Inaccuracy was alarming at the level of individual patients. Nevertheless, the false positive results balanced the false negatives so the clinicians’ total (53 + 21 = 74 cases) was about the same as the pathologists’ total (53 + 22 = 75 cases). Hence, in this instance, mortality statistics in the population seemed to be about right, despite the unreliability of individual death certificates. Conversely, it may not be too serious clinically if Dr. X systematically records blood pressure 10 mm Hg higher than his colleagues, because his management policy is (one hopes) adjusted accordingly. But choosing Dr. X as an observer in a population study of the frequency of hypertension would be unfortunate.

Table 1.1 Cause of death diagnosed clinically compared with at necropsy
Diagnosis of oesophageal cancerNo.
Diagnosed by clinician and confirmed by pathologist53
Diagnosed by clinician and not confirmed by pathologist21
First diagnosed post mortem22

Conclusions are based on comparisons
Clues to aetiology come from comparing disease rates in groups with differing levels of exposure – for example, the incidence of congenital defects before and after a rubella epidemic or the rate of mesothelioma in people with or without exposure to asbestos. Clues will be missed, or false clues created, if comparisons are biased by unequal ascertainment of cases or exposure levels. Of course, if everyone is equally exposed there will not be any clues – epidemiology thrives on heterogeneity. If everyone smoked 20 cigarettes a day the link with lung cancer would have been undetectable. Lung cancer might then have been considered a “genetic disease”, because its distribution depended on susceptibility to the effects of smoking.
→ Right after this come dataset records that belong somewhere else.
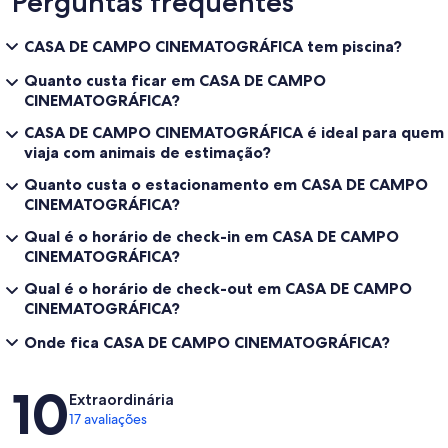
Perguntas frequentes
CASA DE CAMPO CINEMATOGRÁFICA tem piscina?
Quanto custa ficar em CASA DE CAMPO
CINEMATOGRÁFICA?
CASA DE CAMPO CINEMATOGRÁFICA é ideal para quem
viaja com animais de estimação?
Quanto custa o estacionamento em CASA DE CAMPO
CINEMATOGRÁFICA?
Qual é o horário de check-in em CASA DE CAMPO
CINEMATOGRÁFICA?
Qual é o horário de check-out em CASA DE CAMPO
CINEMATOGRÁFICA?
Onde fica CASA DE CAMPO CINEMATOGRÁFICA?
Avaliações
10
Extraordinária
17 avaliações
Identifying high risk and priority groups also rests on unbiased comparison of rates. The Decennial Occupational Supplement of the Registrar General of England and Wales(1970-2) suggested major differences between occupations in the proportion of men surviving to age 65:

Table 1.2 Men surviving to 65, by occupation
Farmers (self employed)82%
Professionals77%
Skilled manual workers69%
Labourers63%
Armed forces42%

These differences look important and challenging. However, one must consider how far the comparison may have been distorted either by inaccurate ascertainment of the deaths or the populations at risk or by selective influences on recruitment or retirement (especially important in the case of the armed forces).

Another task of epidemiology is monitoring or surveillance of time trends to show which diseases are increasing or decreasing in incidence and which are changing in their distribution. This information is needed to identify emerging problems and also to assess the effectiveness of measures to control old problems. Unfortunately, standards of diagnosis and data recording may change, and conclusions from time trends call for particular wariness.

The data from which epidemiology seeks to draw conclusions are nearly always collected by more than one person, often from different countries. Rigorous standardisation and quality control of investigative methods are essential in epidemiology; and if an apparent difference in disease rates has emerged, the first question is always “Might the comparison be biased?”